Estão retirando toneladas de areia do mar para aumentar as praias do Algarve
Esse cenário afeta diretamente a atratividade do destino, impactando desde a experiência do visitante até a economia local.
O litoral do Algarve, em Portugal, passa por uma transformação estratégica que chama atenção não apenas pela escala, mas pelo impacto direto na experiência de quem busca praias amplas, seguras e visualmente atraentes.
A retirada de areia do fundo do mar para reforçar o areal entre Quarteira e Garrão revela uma solução sofisticada para conter a erosão costeira, ao mesmo tempo em que valoriza um dos destinos mais desejados da Europa.
Por que a alimentação artificial de praias é tão importante?
A erosão costeira no Algarve já vinha sendo monitorada há anos, mas os eventos climáticos recentes intensificaram o problema, reduzindo significativamente a faixa de areia em áreas turísticas estratégicas.
Esse cenário afeta diretamente a atratividade do destino, impactando desde a experiência do visitante até a economia local.
A intervenção liderada pela APA surge como uma resposta técnica e estruturada para preservar o equilíbrio da costa.
Ao ampliar o areal, cria-se um ambiente mais seguro e confortável, tanto para turistas quanto para operadores do setor, garantindo a continuidade da atividade turística com qualidade.

Como funciona o processo de retirada e reposição de areia do mar?
Apesar de parecer simples na teoria, o processo envolve uma operação altamente especializada, com equipamentos de grande porte e planejamento rigoroso.
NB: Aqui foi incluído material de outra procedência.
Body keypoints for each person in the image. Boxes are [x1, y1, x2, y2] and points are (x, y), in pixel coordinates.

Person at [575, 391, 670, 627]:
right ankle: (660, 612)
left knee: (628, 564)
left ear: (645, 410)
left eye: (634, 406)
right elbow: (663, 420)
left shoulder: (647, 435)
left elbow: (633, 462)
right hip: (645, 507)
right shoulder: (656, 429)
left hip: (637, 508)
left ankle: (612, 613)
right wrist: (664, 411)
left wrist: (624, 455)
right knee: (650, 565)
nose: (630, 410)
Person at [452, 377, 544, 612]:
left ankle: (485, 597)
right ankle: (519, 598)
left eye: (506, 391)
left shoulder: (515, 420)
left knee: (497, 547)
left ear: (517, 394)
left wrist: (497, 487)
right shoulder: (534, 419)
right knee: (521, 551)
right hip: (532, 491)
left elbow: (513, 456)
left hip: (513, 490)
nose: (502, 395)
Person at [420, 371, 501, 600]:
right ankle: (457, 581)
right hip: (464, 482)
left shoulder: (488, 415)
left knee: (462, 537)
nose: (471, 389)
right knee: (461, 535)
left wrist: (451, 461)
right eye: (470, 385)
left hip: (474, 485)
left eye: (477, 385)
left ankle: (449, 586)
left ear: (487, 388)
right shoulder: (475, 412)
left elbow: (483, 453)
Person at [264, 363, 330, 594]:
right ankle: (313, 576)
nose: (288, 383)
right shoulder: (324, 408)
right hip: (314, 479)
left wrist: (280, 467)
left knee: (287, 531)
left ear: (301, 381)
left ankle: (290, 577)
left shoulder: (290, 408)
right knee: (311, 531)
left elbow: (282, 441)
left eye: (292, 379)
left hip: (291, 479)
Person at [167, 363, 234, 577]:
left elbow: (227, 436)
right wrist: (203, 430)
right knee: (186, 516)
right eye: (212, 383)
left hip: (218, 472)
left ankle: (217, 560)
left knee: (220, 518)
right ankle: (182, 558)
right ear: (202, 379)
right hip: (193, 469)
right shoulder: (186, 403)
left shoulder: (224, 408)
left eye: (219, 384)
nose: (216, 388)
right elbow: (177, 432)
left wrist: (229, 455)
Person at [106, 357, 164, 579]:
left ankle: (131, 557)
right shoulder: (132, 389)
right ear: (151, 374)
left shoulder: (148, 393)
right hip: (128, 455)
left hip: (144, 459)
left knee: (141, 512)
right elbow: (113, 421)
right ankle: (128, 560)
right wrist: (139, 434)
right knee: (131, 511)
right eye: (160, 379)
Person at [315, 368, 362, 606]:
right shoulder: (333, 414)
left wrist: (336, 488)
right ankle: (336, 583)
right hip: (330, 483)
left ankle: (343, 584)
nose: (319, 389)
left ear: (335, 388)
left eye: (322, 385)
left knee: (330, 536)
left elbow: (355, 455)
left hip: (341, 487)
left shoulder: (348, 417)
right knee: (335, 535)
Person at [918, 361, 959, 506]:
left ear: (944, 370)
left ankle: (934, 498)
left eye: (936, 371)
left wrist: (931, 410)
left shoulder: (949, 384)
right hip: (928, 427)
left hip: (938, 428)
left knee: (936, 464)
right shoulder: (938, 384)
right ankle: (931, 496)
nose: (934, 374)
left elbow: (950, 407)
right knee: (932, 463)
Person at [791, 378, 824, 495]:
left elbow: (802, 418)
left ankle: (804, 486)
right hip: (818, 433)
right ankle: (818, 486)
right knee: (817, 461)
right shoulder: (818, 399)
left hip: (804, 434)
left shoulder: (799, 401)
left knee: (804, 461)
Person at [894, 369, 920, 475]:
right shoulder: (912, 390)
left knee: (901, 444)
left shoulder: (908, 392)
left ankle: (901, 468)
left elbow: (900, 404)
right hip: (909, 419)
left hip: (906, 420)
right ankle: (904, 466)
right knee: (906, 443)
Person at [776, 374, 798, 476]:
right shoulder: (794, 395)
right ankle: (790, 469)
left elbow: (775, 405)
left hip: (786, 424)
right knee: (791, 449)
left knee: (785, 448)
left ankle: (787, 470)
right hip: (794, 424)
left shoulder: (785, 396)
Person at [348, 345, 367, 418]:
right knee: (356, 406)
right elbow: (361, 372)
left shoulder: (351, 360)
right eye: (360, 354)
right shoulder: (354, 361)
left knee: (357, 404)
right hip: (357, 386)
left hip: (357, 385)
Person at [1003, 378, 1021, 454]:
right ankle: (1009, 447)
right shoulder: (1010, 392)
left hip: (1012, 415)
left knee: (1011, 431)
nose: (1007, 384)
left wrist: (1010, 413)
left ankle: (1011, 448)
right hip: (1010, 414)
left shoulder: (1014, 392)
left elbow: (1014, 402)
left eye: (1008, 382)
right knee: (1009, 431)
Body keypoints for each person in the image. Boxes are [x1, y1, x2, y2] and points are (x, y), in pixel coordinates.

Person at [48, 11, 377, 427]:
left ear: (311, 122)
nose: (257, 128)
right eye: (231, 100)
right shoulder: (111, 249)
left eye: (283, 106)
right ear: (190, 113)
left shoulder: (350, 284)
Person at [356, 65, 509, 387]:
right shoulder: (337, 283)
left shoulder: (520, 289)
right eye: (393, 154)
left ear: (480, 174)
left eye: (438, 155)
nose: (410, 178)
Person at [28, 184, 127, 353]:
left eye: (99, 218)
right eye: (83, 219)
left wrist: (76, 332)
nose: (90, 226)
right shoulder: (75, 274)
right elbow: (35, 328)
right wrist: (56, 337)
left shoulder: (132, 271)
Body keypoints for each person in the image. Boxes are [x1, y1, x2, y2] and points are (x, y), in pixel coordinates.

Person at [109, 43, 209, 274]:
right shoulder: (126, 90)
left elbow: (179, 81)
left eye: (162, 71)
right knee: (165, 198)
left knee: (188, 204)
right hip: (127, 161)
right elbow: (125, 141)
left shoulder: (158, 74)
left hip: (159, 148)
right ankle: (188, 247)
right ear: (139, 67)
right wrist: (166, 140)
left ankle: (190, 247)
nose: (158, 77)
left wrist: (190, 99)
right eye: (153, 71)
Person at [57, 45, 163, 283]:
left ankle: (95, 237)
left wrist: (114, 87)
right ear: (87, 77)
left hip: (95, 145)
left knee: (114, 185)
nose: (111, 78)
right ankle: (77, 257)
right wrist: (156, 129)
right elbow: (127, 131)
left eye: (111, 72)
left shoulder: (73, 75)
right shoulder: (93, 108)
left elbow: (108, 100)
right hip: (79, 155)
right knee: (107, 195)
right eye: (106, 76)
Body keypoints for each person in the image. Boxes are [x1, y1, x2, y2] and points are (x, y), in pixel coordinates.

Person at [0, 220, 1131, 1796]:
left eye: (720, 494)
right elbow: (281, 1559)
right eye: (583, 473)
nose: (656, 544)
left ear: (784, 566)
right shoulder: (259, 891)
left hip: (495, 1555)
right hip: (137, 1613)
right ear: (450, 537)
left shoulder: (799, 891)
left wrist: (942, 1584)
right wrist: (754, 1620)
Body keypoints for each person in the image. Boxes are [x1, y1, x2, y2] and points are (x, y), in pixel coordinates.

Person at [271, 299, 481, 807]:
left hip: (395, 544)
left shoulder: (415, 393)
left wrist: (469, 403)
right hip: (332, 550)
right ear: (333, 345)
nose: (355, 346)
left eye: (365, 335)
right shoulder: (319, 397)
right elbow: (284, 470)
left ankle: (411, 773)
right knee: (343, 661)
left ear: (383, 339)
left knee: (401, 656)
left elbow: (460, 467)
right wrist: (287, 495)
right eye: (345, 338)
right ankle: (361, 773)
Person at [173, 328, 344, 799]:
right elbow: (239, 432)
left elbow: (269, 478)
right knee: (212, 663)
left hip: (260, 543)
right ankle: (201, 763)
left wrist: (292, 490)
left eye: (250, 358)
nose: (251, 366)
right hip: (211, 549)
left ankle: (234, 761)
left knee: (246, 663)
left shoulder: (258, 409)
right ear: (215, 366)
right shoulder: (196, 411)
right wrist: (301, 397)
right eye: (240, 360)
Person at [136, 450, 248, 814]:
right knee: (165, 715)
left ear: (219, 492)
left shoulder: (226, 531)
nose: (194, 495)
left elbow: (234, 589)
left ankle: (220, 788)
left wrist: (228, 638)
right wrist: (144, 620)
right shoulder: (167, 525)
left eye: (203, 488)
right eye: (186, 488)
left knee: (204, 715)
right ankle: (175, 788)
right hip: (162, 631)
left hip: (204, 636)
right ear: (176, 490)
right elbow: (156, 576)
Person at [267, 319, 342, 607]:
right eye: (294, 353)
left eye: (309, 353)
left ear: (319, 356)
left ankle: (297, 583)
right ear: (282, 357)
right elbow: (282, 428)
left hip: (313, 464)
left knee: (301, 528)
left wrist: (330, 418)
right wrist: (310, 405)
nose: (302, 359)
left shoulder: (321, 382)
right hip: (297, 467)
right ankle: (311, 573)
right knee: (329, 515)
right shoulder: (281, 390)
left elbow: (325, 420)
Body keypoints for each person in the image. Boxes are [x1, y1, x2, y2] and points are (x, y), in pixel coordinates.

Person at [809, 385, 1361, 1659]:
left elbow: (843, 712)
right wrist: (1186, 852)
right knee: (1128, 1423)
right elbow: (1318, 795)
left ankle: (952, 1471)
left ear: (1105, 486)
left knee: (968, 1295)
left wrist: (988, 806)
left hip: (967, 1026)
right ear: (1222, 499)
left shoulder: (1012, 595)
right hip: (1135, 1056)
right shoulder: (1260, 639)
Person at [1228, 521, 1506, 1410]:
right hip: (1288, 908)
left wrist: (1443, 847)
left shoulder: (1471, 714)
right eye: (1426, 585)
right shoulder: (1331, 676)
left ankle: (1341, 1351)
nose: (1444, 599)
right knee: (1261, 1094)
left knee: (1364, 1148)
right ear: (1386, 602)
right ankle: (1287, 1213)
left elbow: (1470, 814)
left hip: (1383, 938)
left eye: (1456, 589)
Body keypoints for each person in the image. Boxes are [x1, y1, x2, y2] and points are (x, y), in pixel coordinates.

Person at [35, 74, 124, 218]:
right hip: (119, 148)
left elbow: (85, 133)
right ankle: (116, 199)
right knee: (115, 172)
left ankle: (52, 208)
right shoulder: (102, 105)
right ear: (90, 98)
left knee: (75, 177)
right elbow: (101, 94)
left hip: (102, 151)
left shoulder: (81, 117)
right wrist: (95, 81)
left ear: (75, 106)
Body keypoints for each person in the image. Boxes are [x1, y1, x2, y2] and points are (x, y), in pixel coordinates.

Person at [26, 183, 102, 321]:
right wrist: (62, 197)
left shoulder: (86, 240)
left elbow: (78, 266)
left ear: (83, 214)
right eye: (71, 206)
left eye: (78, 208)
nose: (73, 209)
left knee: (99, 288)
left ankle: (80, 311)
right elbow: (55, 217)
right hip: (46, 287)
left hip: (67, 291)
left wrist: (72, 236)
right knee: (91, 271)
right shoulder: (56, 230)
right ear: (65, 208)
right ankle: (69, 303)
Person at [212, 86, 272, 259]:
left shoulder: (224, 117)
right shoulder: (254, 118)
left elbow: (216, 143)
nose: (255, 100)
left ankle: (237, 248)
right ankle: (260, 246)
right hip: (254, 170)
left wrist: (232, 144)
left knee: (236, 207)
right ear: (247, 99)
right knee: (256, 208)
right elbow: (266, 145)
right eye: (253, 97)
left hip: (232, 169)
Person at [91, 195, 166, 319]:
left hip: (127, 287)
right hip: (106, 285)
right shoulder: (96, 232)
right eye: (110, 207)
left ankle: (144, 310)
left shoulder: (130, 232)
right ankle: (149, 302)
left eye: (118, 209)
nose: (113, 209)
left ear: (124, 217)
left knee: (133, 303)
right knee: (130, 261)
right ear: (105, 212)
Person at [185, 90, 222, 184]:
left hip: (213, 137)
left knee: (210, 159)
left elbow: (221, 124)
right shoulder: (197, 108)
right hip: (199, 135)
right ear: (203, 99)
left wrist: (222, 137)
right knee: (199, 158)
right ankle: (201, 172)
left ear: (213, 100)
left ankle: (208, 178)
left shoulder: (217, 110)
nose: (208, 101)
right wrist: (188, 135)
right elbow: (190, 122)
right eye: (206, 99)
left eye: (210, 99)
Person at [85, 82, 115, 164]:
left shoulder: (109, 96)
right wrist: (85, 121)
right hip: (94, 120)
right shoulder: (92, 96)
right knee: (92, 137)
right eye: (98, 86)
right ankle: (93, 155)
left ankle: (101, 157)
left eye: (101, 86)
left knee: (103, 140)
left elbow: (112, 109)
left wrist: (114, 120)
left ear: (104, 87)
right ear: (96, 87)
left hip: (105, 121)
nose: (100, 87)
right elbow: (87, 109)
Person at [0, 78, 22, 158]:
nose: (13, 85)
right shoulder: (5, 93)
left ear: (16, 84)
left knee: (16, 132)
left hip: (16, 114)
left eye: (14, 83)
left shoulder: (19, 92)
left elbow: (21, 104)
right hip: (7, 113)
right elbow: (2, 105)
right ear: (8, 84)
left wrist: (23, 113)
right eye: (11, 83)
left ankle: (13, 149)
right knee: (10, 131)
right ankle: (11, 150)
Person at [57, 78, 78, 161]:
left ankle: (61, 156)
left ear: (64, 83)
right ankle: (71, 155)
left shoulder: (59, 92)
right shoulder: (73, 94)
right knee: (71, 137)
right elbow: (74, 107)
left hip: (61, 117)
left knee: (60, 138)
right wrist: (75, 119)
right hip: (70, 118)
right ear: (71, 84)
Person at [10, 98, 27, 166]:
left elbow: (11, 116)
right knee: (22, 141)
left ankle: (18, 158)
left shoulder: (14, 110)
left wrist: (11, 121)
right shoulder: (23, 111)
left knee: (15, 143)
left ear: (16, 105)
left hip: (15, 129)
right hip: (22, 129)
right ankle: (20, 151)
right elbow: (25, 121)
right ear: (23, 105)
A técnica consiste em retirar sedimentos do fundo do mar e transportá-los até a praia por meio de tubulações. Para entender melhor essa operação, é importante observar os principais elementos envolvidos no processo:
Quais são os impactos diretos de retirar areia do mar para quem visita o Algarve?
O alargamento médio de 37 metros nas praias entre Quarteira e Garrão representa uma mudança significativa na experiência do visitante.
Mais espaço significa maior conforto, melhor distribuição de pessoas e valorização estética do destino. Além disso, praias mais largas oferecem vantagens claras que influenciam diretamente na percepção de qualidade:
- Maior segurança contra avanço do mar e marés altas
- Mais áreas disponíveis para lazer e atividades ao ar livre
- Melhor infraestrutura para receber turistas em alta temporada
- Valorização de hotéis, bares e serviços à beira-mar
Quem financia e executa essa grande intervenção?
O projeto é conduzido pela APA, com execução da empresa Dravosa, vencedora de um concurso internacional.
O investimento de 14,9 milhões de euros integra o programa Portugal 2030, com աջակց da União Europeia, demonstrando a importância estratégica da região.
Esse tipo de iniciativa mostra como o planejamento e o investimento público podem influenciar diretamente na competitividade de destinos turísticos.
A modernização da costa não apenas resolve problemas ambientais, mas também fortalece a imagem do Algarve no cenário internacional.
O Algarve está sendo reconstruído para o futuro?
Mais do que uma intervenção pontual, essa operação faz parte de um conjunto maior de ações ao longo do litoral algarvio.
Projetos semelhantes estão acontecendo em locais como a praia do Vau, Fuzeta e Ilha da Armona, indicando uma estratégia integrada de valorização costeira.
Essa abordagem reforça a ideia de que o destino está em constante evolução, adaptando-se às mudanças climáticas e às exigências do público moderno.
O resultado é um litoral mais resiliente, atrativo e preparado para continuar sendo referência em turismo de praia.